[Supplied information]
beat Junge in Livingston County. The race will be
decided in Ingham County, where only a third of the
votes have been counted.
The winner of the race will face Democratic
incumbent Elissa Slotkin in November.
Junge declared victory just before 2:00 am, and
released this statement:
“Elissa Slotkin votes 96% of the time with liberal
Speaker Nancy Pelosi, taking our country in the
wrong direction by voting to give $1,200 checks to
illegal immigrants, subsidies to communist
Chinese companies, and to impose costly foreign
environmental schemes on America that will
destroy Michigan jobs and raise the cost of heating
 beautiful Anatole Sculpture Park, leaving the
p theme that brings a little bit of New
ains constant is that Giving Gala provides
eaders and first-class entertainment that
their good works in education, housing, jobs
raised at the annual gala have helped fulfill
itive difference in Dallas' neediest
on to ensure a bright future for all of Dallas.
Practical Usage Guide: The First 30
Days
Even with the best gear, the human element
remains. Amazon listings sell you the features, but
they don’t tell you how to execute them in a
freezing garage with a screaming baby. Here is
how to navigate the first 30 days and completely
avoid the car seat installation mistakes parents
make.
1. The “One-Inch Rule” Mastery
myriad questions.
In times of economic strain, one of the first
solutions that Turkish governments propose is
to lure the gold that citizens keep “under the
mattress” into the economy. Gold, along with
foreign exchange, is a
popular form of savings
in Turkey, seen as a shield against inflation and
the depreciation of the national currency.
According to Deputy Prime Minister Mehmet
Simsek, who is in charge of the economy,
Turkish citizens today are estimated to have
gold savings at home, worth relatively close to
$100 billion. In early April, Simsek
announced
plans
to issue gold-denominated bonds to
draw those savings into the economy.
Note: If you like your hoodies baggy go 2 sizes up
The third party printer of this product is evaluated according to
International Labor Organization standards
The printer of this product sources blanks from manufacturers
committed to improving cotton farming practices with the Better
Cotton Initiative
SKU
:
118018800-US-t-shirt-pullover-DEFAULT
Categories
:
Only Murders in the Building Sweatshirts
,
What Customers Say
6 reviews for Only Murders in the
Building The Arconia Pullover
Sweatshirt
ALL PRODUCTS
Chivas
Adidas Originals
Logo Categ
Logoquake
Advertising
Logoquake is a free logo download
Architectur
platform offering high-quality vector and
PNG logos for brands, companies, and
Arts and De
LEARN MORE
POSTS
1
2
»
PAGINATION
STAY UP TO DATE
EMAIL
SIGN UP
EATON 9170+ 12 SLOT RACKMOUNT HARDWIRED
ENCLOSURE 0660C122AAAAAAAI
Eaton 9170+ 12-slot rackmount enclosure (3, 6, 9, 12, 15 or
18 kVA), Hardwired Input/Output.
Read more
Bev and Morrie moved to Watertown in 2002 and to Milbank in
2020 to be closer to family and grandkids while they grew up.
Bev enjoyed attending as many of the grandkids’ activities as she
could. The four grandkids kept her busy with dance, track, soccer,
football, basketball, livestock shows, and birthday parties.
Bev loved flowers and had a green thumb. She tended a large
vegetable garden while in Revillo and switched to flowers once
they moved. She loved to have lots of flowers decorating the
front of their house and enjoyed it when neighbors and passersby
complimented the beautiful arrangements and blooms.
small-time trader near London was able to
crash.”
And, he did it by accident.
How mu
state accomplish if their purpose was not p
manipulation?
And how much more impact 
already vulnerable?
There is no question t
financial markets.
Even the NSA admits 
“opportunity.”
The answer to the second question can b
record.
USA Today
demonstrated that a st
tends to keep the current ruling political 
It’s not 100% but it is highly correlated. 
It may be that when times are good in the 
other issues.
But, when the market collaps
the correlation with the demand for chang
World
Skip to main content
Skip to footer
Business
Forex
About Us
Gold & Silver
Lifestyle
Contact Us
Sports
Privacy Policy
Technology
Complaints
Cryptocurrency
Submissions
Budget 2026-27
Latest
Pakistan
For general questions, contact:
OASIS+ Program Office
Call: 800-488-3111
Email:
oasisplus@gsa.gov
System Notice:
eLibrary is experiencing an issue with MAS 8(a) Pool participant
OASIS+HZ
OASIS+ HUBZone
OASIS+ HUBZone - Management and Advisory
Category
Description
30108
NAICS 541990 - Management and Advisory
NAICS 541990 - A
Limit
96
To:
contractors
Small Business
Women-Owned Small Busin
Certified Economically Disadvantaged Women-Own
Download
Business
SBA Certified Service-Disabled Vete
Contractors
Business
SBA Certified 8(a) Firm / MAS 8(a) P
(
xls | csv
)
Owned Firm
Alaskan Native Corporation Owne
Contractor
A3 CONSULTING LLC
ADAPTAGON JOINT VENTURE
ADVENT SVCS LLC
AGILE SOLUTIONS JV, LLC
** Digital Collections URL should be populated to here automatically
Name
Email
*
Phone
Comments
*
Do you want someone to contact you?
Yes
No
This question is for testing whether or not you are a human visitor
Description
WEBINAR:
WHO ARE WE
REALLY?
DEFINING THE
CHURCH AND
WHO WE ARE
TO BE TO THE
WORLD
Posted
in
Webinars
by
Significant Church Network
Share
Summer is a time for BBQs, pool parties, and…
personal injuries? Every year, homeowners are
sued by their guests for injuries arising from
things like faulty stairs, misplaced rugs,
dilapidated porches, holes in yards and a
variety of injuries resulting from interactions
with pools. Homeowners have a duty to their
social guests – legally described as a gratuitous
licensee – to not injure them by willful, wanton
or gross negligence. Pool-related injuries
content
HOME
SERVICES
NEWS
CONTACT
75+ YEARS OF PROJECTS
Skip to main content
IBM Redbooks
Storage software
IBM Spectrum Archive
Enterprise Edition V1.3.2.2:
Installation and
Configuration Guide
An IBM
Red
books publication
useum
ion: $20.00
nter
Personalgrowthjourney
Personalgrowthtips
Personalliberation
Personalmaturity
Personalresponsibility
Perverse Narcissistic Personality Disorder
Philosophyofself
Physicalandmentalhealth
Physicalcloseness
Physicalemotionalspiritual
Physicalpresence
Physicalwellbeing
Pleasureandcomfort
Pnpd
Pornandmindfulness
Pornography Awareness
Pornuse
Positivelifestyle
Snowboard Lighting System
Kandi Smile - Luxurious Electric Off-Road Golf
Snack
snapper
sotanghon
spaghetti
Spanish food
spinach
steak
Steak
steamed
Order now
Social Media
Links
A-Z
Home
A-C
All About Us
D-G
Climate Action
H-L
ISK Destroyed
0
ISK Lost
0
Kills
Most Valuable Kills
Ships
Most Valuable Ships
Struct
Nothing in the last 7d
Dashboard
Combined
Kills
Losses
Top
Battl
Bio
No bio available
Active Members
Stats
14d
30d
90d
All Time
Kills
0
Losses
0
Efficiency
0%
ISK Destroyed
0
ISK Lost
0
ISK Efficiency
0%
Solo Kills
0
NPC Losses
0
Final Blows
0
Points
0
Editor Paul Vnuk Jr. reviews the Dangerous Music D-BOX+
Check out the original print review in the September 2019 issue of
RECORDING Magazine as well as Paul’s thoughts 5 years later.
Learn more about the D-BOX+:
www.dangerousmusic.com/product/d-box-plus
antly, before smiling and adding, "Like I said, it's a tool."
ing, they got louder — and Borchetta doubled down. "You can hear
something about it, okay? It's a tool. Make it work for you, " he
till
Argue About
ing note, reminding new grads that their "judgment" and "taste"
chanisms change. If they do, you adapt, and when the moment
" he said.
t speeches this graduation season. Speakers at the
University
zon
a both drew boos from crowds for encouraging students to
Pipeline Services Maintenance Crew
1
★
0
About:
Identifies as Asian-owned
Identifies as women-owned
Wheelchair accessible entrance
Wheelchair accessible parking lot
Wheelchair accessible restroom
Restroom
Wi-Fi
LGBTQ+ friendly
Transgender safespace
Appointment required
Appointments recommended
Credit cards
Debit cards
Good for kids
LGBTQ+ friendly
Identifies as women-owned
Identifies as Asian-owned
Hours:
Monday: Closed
[/Supplied information]
**What to do**
Reproduce verbatim the lines from the beginning of the data through the line containing "to lure the", including that line.

**Problem solution**
beat Junge in Livingston County. The race will be
decided in Ingham County, where only a third of the
votes have been counted.
The winner of the race will face Democratic
incumbent Elissa Slotkin in November.
Junge declared victory just before 2:00 am, and
released this statement:
“Elissa Slotkin votes 96% of the time with liberal
Speaker Nancy Pelosi, taking our country in the
wrong direction by voting to give $1,200 checks to
illegal immigrants, subsidies to communist
Chinese companies, and to impose costly foreign
environmental schemes on America that will
destroy Michigan jobs and raise the cost of heating
 beautiful Anatole Sculpture Park, leaving the
p theme that brings a little bit of New
ains constant is that Giving Gala provides
eaders and first-class entertainment that
their good works in education, housing, jobs
raised at the annual gala have helped fulfill
itive difference in Dallas' neediest
on to ensure a bright future for all of Dallas.
Practical Usage Guide: The First 30
Days
Even with the best gear, the human element
remains. Amazon listings sell you the features, but
they don’t tell you how to execute them in a
freezing garage with a screaming baby. Here is
how to navigate the first 30 days and completely
avoid the car seat installation mistakes parents
make.
1. The “One-Inch Rule” Mastery
myriad questions.
In times of economic strain, one of the first
solutions that Turkish governments propose is
to lure the gold that citizens keep “under the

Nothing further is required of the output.